More importantly, I verified the design before go-live. My automated failover tests confirmed a Recovery Time Objective (RTO) of under 4 minutes. I didn’t just trust the cloud; I engineered a way to ensure that if a failure did occur, my blog would revive itself before a user even had time to react.
10. Cost
Building a stack is one thing; paying for it is another. Here is the monthly breakdown of the big items in my AWS hosting bill for my EC2-based architecture:
| Item | Monthly Cost |
| 1 Reserved t3.micro EC2 (2GB RAM) | $4.32 |
| Public IPv4 Address | $3.65 |
| Domain Name | $1.25 |
| Route 53 (DNS) | $0.50 |
| Secrets Manager | $0.30 |
| CloudFront / S3 | $0.00 (Within Free Tier) |
| Total | $10.02 (Before taxes) |
Note: I used Free Tier eligible EC2s for my jump host and VAPT instance to keep overhead low.
11. Final Thoughts
Self-hosting Year One was a massive success. My WordPress blog exceeded every requirement I set for speed, security, and uptime. Best of all? I did it for $10/mo—cheaper than many managed hosts with better performance to boot.

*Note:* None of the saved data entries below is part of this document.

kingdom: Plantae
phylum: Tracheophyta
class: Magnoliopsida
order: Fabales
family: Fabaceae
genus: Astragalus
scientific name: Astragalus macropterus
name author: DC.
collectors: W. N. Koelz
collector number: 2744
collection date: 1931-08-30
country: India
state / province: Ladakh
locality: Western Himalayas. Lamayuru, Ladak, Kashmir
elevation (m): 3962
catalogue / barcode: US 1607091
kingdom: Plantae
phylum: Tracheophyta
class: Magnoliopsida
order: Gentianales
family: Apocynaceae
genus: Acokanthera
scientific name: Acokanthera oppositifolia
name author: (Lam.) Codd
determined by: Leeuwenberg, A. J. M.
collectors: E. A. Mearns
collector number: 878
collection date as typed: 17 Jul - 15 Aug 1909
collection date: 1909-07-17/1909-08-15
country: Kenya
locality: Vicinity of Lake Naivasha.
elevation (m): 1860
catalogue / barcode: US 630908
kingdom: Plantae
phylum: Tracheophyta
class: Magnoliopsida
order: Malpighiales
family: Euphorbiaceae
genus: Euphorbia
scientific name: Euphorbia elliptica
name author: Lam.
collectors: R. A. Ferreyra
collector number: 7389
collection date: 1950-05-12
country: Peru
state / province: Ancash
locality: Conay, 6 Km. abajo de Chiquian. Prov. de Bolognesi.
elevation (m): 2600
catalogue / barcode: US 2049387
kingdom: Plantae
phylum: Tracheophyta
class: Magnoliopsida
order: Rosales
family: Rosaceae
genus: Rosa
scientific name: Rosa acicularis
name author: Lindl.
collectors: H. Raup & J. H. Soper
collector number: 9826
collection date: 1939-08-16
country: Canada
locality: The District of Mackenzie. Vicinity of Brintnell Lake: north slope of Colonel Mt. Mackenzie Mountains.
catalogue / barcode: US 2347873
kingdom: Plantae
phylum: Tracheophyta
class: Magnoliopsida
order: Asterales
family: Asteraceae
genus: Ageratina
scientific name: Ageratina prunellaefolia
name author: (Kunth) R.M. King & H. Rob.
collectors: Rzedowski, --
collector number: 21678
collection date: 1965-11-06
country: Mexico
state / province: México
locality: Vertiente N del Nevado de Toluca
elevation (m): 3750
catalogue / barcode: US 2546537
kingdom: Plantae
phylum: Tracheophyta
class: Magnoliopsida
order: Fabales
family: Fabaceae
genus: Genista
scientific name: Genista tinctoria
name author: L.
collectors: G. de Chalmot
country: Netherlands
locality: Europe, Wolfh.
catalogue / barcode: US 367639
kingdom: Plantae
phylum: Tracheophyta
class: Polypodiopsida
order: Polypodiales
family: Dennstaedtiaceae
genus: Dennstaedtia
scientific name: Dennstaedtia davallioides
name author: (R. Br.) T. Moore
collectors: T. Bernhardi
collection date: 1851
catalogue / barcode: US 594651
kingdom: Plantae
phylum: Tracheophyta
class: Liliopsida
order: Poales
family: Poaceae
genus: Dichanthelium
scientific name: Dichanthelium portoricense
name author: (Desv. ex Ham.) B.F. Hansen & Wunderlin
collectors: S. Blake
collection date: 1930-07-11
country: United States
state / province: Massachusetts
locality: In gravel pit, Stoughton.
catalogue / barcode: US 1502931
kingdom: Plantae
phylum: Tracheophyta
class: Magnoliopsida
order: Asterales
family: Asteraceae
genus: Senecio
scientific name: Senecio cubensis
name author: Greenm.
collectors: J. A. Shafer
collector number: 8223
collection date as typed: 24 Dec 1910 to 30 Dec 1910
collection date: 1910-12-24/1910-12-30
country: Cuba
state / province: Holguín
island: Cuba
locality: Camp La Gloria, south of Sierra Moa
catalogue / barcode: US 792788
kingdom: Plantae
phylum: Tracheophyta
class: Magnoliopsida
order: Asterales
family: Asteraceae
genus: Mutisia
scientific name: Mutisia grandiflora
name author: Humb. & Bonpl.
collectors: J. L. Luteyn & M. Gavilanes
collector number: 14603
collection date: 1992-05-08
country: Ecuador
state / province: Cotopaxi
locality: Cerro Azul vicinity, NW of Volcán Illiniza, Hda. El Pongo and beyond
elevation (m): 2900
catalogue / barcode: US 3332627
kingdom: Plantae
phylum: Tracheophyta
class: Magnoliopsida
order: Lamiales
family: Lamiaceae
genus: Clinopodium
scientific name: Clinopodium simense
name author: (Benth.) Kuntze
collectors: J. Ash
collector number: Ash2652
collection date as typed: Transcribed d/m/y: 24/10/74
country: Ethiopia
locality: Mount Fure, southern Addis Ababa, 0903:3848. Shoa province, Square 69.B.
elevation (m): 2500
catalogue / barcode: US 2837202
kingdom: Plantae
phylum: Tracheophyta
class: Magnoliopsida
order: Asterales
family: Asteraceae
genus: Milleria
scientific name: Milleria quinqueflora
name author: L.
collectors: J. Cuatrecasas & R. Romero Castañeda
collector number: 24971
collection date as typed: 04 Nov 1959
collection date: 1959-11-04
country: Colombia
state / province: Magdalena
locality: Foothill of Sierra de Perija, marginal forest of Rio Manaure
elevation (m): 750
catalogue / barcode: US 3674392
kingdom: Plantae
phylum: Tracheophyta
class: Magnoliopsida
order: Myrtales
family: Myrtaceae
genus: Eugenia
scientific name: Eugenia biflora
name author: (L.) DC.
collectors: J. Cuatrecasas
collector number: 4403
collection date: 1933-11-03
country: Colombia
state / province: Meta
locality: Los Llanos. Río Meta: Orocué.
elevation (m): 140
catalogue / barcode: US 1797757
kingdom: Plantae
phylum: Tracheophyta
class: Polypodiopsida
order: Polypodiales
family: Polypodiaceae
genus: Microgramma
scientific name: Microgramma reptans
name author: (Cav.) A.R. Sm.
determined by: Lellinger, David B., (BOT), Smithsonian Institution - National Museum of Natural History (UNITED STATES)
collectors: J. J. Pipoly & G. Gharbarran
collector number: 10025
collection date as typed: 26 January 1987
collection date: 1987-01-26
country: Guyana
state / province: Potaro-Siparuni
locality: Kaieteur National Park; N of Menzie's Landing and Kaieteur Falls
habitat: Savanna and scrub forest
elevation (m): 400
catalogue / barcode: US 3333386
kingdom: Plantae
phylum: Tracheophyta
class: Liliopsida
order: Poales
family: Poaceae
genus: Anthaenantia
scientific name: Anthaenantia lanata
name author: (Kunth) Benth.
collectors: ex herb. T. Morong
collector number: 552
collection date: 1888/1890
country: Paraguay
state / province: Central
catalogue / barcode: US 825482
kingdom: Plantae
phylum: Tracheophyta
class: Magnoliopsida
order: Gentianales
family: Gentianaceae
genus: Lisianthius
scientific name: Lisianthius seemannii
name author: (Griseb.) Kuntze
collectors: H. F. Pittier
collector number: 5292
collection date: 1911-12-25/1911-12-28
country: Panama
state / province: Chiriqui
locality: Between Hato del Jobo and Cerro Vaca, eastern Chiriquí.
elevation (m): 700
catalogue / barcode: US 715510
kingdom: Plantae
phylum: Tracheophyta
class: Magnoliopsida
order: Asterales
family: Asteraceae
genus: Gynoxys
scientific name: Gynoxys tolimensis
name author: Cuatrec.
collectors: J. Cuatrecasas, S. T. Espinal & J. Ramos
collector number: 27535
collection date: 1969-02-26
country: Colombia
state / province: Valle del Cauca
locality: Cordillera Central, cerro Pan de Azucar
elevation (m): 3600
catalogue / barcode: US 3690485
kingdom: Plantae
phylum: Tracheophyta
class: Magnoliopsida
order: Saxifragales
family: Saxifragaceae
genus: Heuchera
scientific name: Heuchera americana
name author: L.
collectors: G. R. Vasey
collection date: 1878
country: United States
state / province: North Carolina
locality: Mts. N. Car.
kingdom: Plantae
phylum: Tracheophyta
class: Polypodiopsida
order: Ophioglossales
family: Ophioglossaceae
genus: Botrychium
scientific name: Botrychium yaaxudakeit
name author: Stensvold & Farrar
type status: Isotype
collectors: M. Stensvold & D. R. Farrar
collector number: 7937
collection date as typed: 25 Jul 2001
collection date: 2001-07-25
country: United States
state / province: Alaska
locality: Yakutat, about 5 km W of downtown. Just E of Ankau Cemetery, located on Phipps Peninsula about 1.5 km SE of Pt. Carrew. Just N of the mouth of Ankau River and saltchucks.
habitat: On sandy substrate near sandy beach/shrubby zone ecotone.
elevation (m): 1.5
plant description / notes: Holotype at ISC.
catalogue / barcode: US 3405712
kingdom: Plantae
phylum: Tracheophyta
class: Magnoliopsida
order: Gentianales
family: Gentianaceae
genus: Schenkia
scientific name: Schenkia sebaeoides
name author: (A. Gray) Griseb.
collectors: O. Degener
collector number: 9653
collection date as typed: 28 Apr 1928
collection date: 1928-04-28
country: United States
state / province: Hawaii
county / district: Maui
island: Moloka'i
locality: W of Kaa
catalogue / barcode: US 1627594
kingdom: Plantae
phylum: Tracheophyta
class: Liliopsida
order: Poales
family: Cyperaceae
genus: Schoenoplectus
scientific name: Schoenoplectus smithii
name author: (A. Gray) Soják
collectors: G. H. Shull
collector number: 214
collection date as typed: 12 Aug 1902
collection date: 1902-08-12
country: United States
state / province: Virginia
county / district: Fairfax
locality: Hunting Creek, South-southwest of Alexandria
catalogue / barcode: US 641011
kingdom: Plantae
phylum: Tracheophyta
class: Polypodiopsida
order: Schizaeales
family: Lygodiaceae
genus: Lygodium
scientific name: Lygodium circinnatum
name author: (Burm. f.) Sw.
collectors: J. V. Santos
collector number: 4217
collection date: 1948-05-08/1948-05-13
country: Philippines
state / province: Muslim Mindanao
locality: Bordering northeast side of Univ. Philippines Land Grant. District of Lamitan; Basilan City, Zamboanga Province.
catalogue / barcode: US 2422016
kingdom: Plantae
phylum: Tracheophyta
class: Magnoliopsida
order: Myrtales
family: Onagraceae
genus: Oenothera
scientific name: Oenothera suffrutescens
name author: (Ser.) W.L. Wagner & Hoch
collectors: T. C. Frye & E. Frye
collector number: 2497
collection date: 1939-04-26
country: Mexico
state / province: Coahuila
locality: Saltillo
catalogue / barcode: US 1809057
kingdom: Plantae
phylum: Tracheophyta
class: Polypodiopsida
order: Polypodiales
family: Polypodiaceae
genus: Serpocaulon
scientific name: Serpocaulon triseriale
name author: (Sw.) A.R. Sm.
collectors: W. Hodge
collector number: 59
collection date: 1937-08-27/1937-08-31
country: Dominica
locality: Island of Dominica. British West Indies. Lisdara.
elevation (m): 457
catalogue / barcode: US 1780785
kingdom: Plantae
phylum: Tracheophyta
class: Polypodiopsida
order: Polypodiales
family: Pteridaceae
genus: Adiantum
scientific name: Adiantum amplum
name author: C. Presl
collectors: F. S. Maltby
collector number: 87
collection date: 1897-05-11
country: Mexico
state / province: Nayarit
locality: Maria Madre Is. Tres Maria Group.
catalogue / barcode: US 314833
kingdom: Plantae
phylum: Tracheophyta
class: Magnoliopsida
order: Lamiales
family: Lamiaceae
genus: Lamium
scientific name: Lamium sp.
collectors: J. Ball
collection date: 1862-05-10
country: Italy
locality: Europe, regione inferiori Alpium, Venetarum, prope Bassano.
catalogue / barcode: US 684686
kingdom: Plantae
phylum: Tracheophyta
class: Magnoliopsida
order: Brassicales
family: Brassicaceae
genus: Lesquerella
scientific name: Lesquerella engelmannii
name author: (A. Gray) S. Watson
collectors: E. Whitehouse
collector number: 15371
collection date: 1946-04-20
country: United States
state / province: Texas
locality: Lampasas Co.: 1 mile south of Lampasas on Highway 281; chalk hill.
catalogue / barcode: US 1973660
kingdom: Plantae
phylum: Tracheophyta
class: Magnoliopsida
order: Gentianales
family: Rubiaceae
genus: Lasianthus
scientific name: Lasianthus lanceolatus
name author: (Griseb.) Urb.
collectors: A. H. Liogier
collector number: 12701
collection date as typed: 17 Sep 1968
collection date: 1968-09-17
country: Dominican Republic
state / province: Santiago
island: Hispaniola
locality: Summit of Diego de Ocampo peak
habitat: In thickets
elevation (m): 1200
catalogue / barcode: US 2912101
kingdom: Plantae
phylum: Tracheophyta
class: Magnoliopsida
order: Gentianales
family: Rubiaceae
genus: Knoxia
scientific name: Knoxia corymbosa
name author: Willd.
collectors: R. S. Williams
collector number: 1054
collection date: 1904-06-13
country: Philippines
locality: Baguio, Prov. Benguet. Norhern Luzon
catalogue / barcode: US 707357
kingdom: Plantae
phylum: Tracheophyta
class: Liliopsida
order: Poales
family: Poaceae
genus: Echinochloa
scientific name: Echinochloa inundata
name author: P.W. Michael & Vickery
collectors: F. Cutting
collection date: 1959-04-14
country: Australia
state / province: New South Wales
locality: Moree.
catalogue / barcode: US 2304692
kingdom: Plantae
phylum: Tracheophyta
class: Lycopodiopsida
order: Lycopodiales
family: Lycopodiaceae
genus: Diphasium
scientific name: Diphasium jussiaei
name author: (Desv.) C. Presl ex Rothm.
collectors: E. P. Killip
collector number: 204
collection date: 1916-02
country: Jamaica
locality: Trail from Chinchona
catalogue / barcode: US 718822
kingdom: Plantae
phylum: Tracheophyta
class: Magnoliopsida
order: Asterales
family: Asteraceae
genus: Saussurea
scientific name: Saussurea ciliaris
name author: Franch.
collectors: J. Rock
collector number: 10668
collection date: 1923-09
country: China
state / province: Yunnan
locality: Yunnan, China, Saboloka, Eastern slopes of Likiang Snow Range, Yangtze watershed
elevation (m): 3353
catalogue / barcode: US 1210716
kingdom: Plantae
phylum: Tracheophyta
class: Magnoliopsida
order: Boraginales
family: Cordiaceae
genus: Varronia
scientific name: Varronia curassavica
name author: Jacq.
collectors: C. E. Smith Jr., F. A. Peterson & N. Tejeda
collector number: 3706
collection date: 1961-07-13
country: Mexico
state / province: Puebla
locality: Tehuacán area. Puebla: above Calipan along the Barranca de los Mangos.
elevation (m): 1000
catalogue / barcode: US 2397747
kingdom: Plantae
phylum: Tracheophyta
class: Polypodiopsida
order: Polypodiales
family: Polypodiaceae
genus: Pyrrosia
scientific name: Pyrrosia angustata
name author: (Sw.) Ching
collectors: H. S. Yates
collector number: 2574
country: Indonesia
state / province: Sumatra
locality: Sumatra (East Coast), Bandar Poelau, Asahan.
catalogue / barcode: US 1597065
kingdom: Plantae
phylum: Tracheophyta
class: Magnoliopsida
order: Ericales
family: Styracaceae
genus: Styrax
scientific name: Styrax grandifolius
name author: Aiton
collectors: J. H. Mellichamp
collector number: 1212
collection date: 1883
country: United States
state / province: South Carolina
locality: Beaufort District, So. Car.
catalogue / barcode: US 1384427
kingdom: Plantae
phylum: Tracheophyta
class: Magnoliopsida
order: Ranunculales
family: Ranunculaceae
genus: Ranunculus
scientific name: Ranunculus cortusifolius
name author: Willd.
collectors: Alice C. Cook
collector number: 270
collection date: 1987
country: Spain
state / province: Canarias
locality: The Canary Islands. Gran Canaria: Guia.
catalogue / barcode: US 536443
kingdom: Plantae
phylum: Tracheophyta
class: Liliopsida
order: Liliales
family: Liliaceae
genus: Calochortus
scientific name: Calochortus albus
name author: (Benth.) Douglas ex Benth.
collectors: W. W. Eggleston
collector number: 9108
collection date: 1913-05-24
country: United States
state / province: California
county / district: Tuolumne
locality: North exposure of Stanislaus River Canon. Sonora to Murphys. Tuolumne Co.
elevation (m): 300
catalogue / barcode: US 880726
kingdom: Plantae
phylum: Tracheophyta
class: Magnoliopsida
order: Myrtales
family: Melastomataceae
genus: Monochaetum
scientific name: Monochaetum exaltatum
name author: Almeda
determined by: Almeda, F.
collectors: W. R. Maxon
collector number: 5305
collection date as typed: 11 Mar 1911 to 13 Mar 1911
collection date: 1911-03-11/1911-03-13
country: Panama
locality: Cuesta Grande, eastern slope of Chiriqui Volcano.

So, why did I shut it down?
The Realization: Good is not Great
While $10/mo for a high-performance, secure AWS stack is objectively cheap, I had a realization after one week in production: I was over-provisioned. I was paying for idle time. Even if I had zero visitors, my EC2 and IP were costing me money every hour they were running. In the world of modern cloud architecture, paying for idle resources is a design flaw.
The IPv4 address charges were especially frustrating for a small blog like mine. Introduced in February 2024, they practically increased my hosting costs by more than 50%!
The 2026 Pivot
As Fedora said in Indiana Jones and the Last Crusade: “It doesn’t mean you have to like it.”
I wanted to out-engineer these new costs. I knew I could maintain, or even improve, my speed, security, and uptime while cutting my bill down to zero. I wanted a system that only incurs costs when someone is actually reading my blog.
The result was my $1.50/mo Serverless Stack. If you arrived here from that article, you have now seen the heavy lifting that happens under the hood of a traditional server. You can likely understand why my biggest architectural migration yet had to happen.
In many ways, this migration captures the spirit of this blog: There is always a better way. Out-engineer the status quo.